Caution As Health Plans ‘On Hold’

Campaigners have given a cautious welcome to the First Minister’s announcement that Welsh hospital re-organisation has been put on hold. Some hospitals were due to be closed and services centralised under Labour proposals for “reconfiguration”, a big issue in the assembly election.

However, health service managers have called for the pause to be short. Health experts have also warned that Welsh hospitals cannot afford to continue as they are now.

Mr Morgan wrote letters to Plaid Cymru and the Liberal Democrats in which he revealed Labour’s intentions to review its hospital plans. During the assembly’s first full business session since the election, Mr Morgan said changes still needed to be made and called on the opposition parties to come up with solutions.

In the letter, Mr Morgan also said that his government would undertake that already agreed changes in district general hospitals would not be implemented until associated community services were in place.

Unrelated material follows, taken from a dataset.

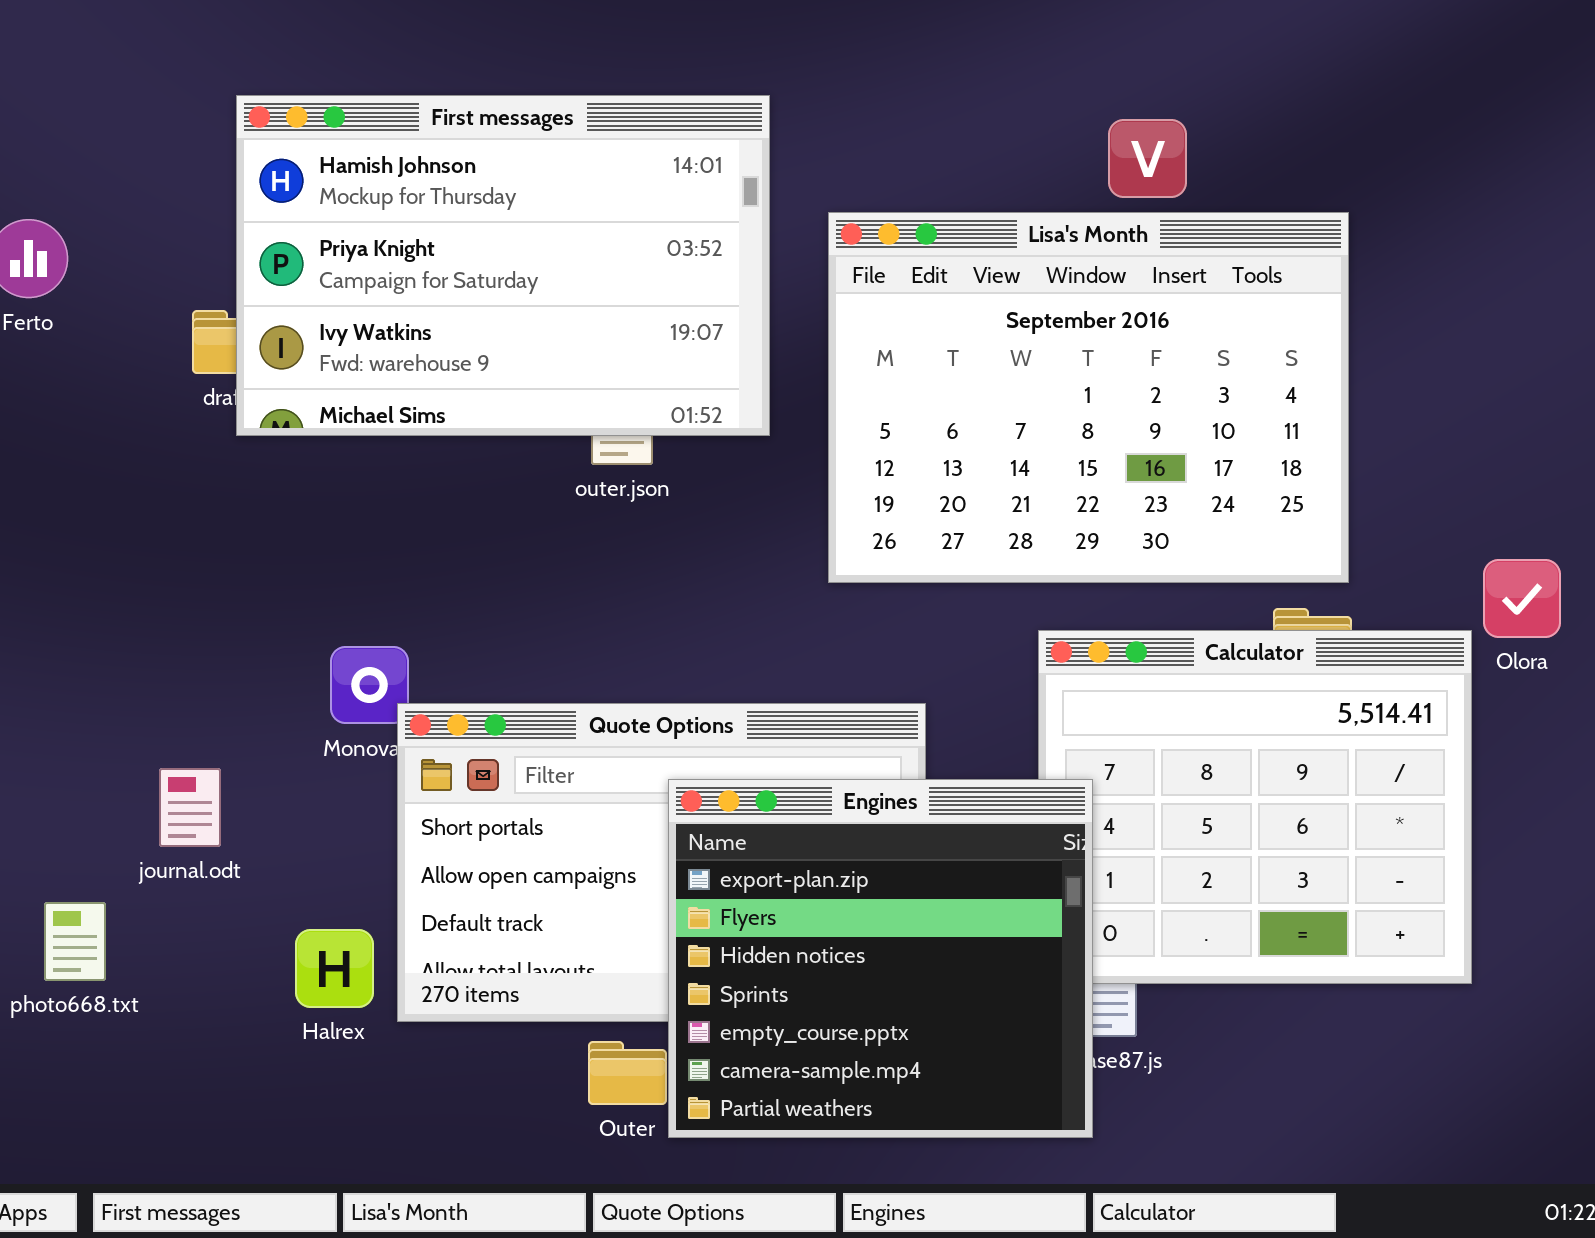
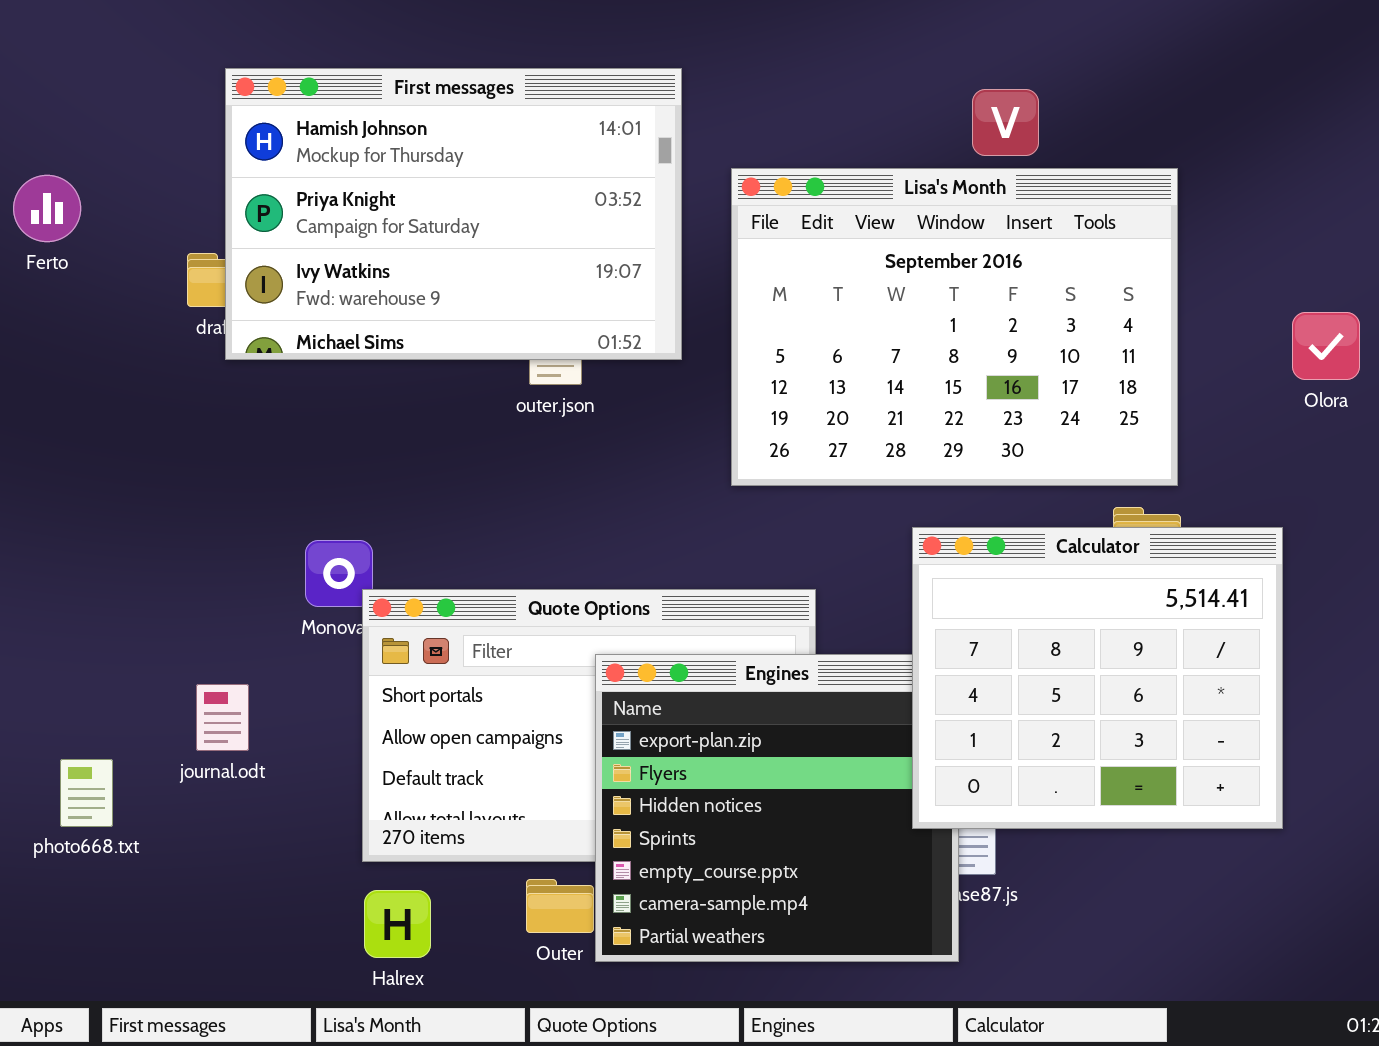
Olora: [1483,559,1561,638] -> [1292,312,1360,380], moved
Calculator: [1038,630,1472,984] -> [912,527,1283,829], raised
journal.odt: [159,768,221,847] -> [196,684,249,751], moved
Halrex: [295,929,374,1008] -> [364,890,431,958], moved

Campaigner Jean Daniels, who is hoping to keep Abergele hospital in Conwy open, said the announcement gave them hope. Community leaders hoping to save HM Stanley hospital at St Asaph from closure said they hoped the review would lead to threatened services at the hospital, which include eye treatment, being retained.

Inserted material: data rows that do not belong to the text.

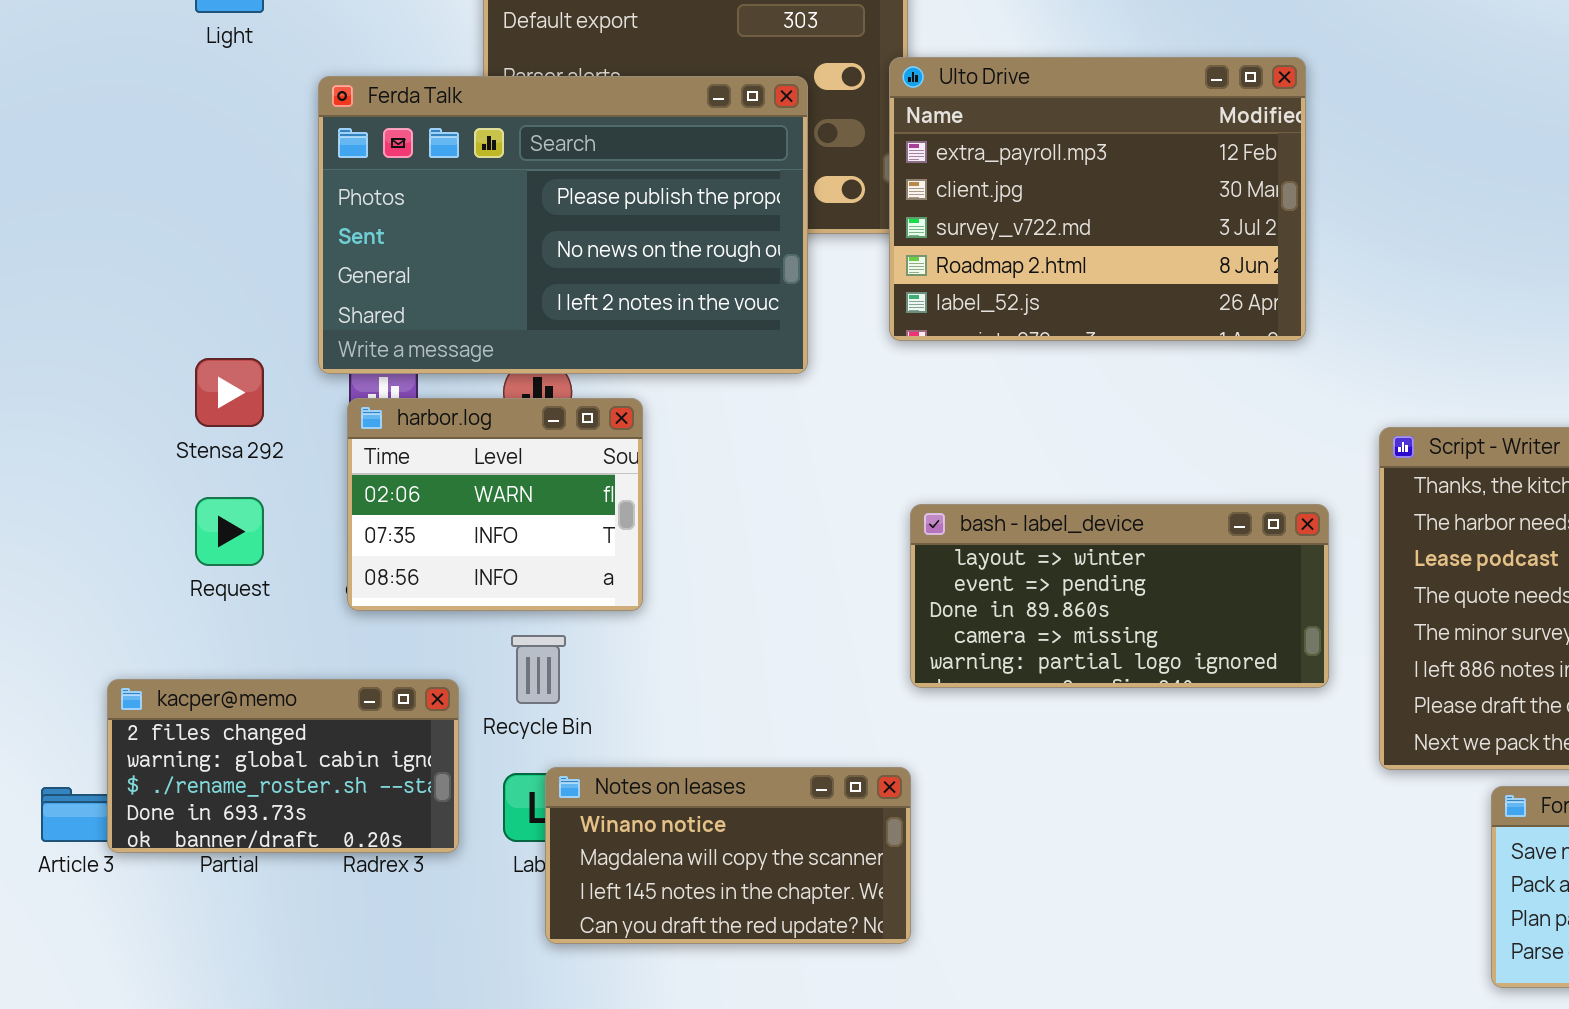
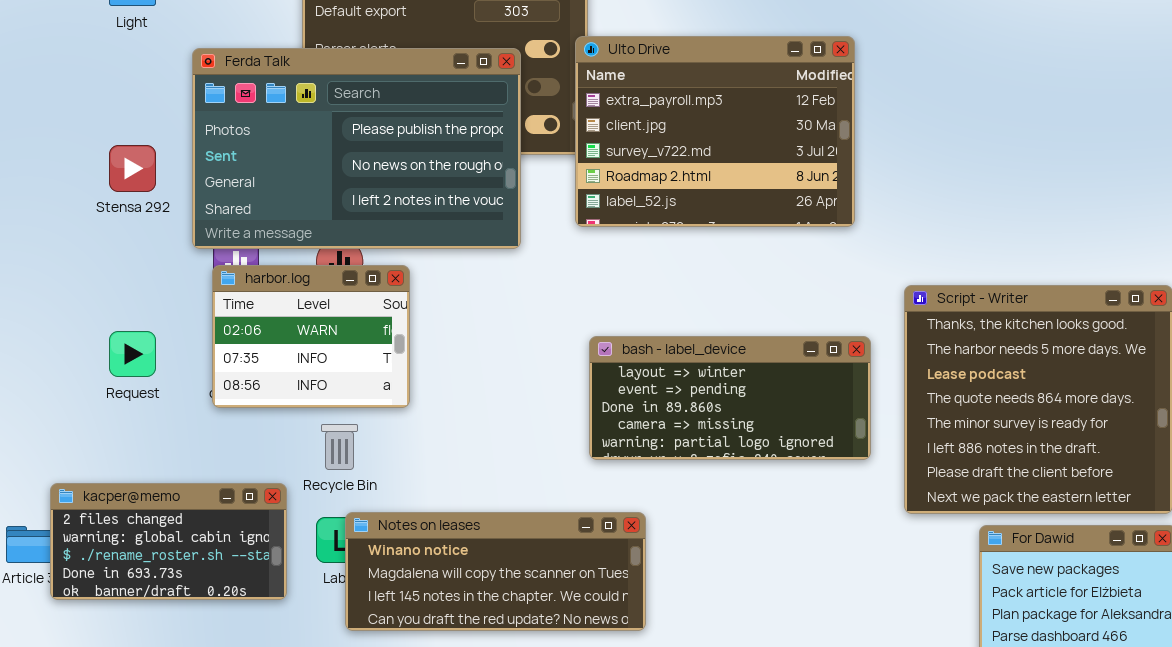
Stensa 292: [195,358,264,427] -> [109,145,156,192], moved
kacper@memo: [107,679,459,853] -> [50,483,287,600], moved
Notes on leases: [545,767,911,944] -> [345,512,646,631], resized

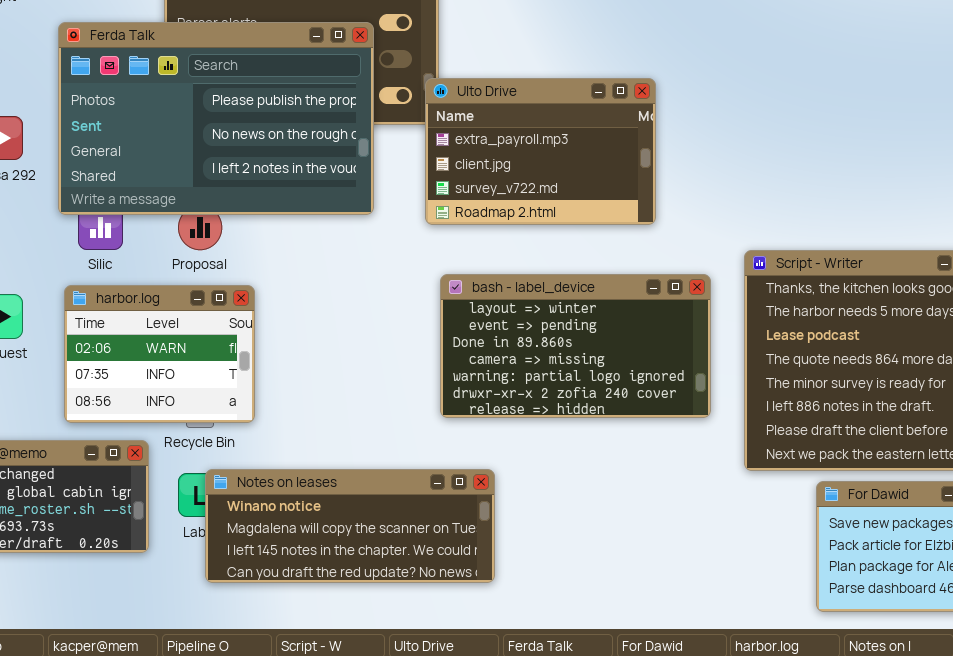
Ulto Drive: [575,36,855,227] -> [425,78,656,225], moved, resized
harbor.log: [212,265,410,408] -> [64,285,255,423], moved
bash - label_device: [589,336,871,460] -> [440,274,711,418], resized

But Linda Groom, from the Llandudno Hospital action group which is campaigning to retain coronary and acute services there, warned that the moratorium could simply delay the inevitable.

The Welsh NHS Confederation – which represents health service management – said Mr Morgan was right to review its proposals so that community services could be put in place.

But Mike Ponton, director of the confederation, said any pause in the process of change would have to be short to ensure the delivery of 21st century care to the people of Wales.

Health expert Professor Marcus Longley said the NHS in Wales could not afford to continue as it is now. “The quality of care is not as good as it should be,” he said. “If we are aspiring to have the best care in the world then we don’t try to run everything in 16 hospitals across Wales. We simply cannot sustain that.”